Full body scans raise cancer risk -- study

From: Roman Bystrianyk (rbystrianyk_at_gmail.com)
Date: 08/31/04


Date: 31 Aug 2004 04:28:31 -0700

http://www.healthsentinel.com/news.php?event=news_print_list_item&id=181

"Full body scans raise cancer risk -- study", Reuters, August 31,
2004,
Link: http://www.reuters.co.uk/newsPackageArticle.jhtml?type=worldNews&storyID=573982&section=news

People who pay for whole-body X-ray scans in the hope of finding
tumors at their earliest stages may, ironically, be raising their
overall risk of cancer, doctors have warned.

The scans are marketed as a way to catch cancer before symptoms begin,
but the radiation from the scans themselves could cause cancer, the
researchers said.

CT or computed tomography scans involve X-rays, but computer software
and multiple angles produce a higher-quality image than the
traditional flat X-ray.

The scans are not the same as magnetic resonance imaging or MRI scans,
which do not expose the body to radiation.

Writing in the September issue of the journal Radiology, radiation
oncologist David Brenner and colleagues at Columbia University in New
York said whole-body CT scans pack a considerable radiation wallop.

"The radiation dose from a full-body CT scan is comparable to the
doses received by some of the atomic-bomb survivors from Hiroshima and
Nagasaki, where there is clear evidence of increased cancer risk,"
Brenner said in a statement on Tuesday.

They studied survivors who got low doses of radiation from the bombs,
not those who got the highest doses.

The dose from a single full-body CT is only slightly lower than the
mean dose experienced by some atomic bomb survivors, they said, and is
nearly 100 times that of a typical screening mammogram.

A 45-year-old person who gets one full-body CT screening would have an
estimated lifetime cancer death risk of approximately 0.08 percent,
which would produce cancer in one in 1,200 people, they estimated.

However, a 45-year-old who has annual full-body CT scans for 30 years
would accrue an estimated lifetime cancer mortality risk of about 1.9
percent or almost one in 50.

The risk may be worth it for someone who knows he or she has a high
probability of cancer, such as those with inherited genetic mutations
or a family history of the disease, Brenner said.

Cancer is the second leading cause of death in the United States after
heart disease and is expected to kill 550,000 people this year.

------------------------------------------------

# [REQUIRED ACTIONS]
**1.** In the article on full-body scans and cancer risk, copy the stretch from "The dose from" through "people, they estimated.".
**2.** Answer these questions about the article on full-body scans:
(a) In which journal did Brenner and his colleagues publish?
(b) How does the dose from a single full-body CT compare with that of a typical screening mammogram?
(c) How many people in the United States is cancer expected to kill this year?

------------------------------------------------

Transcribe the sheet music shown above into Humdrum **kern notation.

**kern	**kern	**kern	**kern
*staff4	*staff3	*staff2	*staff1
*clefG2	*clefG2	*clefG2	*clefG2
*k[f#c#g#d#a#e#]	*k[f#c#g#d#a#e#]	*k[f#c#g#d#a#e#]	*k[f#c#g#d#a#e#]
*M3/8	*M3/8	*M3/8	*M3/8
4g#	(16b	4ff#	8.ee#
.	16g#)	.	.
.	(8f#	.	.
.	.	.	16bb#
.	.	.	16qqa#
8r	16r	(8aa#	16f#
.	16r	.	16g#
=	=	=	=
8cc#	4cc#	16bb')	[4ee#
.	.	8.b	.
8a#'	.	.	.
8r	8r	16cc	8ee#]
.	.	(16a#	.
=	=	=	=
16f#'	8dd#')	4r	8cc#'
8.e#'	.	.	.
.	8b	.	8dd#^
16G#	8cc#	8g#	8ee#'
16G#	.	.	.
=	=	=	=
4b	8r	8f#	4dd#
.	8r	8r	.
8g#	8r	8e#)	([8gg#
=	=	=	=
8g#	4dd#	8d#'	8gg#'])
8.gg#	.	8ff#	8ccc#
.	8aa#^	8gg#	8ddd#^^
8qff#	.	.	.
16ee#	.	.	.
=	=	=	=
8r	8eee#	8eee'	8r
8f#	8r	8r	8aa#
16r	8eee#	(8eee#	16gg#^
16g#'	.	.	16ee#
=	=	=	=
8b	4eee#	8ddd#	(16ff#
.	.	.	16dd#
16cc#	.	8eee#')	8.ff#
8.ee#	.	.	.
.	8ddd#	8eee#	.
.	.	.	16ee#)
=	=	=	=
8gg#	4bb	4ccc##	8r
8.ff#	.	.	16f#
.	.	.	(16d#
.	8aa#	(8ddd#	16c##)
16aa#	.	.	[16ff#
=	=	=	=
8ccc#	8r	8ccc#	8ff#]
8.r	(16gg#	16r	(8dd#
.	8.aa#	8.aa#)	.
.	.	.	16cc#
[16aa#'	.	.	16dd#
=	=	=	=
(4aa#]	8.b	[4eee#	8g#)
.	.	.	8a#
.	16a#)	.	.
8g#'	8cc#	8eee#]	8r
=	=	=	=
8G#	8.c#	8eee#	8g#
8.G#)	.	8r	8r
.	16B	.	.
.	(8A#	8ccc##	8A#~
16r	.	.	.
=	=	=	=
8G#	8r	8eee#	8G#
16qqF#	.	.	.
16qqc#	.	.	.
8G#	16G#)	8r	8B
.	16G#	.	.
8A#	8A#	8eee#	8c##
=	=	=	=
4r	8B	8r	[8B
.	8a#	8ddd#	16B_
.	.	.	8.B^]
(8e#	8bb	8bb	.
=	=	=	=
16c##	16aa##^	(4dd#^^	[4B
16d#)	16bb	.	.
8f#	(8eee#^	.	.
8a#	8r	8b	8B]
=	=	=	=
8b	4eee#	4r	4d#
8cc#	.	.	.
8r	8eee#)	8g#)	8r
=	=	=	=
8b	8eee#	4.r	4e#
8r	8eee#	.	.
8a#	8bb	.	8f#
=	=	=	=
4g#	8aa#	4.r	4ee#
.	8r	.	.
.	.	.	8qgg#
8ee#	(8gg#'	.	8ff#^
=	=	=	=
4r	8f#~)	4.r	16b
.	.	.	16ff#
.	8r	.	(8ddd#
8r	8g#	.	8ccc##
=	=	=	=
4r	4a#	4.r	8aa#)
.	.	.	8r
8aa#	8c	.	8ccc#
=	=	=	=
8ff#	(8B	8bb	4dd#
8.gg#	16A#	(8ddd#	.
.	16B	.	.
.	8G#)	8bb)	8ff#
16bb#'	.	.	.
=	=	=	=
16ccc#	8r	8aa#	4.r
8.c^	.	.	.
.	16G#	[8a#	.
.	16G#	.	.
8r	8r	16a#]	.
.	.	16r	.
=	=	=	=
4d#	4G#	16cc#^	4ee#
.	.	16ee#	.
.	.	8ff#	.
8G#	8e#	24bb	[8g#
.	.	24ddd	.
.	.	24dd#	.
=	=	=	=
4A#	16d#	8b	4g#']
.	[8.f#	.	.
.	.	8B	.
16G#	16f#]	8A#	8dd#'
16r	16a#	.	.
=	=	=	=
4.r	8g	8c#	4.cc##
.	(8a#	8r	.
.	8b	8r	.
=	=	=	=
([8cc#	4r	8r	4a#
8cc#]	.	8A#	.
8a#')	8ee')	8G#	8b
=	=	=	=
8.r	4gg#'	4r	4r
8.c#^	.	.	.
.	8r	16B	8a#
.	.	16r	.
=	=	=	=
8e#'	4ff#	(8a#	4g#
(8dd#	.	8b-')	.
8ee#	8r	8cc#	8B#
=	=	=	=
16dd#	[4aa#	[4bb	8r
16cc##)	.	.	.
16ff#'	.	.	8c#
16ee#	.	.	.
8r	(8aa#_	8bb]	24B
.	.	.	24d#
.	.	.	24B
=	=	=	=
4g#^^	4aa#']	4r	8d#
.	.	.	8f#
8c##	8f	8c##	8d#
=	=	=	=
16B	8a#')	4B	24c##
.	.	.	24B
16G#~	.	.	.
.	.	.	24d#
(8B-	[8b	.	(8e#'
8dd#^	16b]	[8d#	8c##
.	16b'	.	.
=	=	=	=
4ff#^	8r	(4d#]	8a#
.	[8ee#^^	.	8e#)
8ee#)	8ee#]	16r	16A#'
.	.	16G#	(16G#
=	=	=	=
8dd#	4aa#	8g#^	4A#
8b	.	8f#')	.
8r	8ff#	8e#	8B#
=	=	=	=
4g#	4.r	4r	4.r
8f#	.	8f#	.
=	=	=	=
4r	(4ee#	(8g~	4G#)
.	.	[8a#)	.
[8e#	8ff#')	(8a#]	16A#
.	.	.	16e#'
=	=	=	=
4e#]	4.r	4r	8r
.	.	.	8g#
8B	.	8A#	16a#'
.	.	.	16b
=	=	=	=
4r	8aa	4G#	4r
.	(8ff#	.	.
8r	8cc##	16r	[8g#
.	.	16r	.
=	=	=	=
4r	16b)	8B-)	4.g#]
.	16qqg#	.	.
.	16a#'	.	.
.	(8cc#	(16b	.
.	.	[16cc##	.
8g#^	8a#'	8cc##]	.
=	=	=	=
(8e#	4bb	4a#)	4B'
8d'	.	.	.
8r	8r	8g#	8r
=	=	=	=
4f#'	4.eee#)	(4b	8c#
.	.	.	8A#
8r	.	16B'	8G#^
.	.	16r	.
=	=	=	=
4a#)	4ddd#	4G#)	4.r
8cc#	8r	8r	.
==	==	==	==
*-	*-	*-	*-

------------------------------------------------

# [RESULTS FOR THE EXERCISE]
**1.**
The dose from a single full-body CT is only slightly lower than the
mean dose experienced by some atomic bomb survivors, they said, and is
nearly 100 times that of a typical screening mammogram.

A 45-year-old person who gets one full-body CT screening would have an
estimated lifetime cancer death risk of approximately 0.08 percent,
which would produce cancer in one in 1,200 people, they estimated.

**2.**
(a) Radiology, in its September issue.
(b) It is nearly 100 times the dose of a typical screening mammogram.
(c) 550,000 people.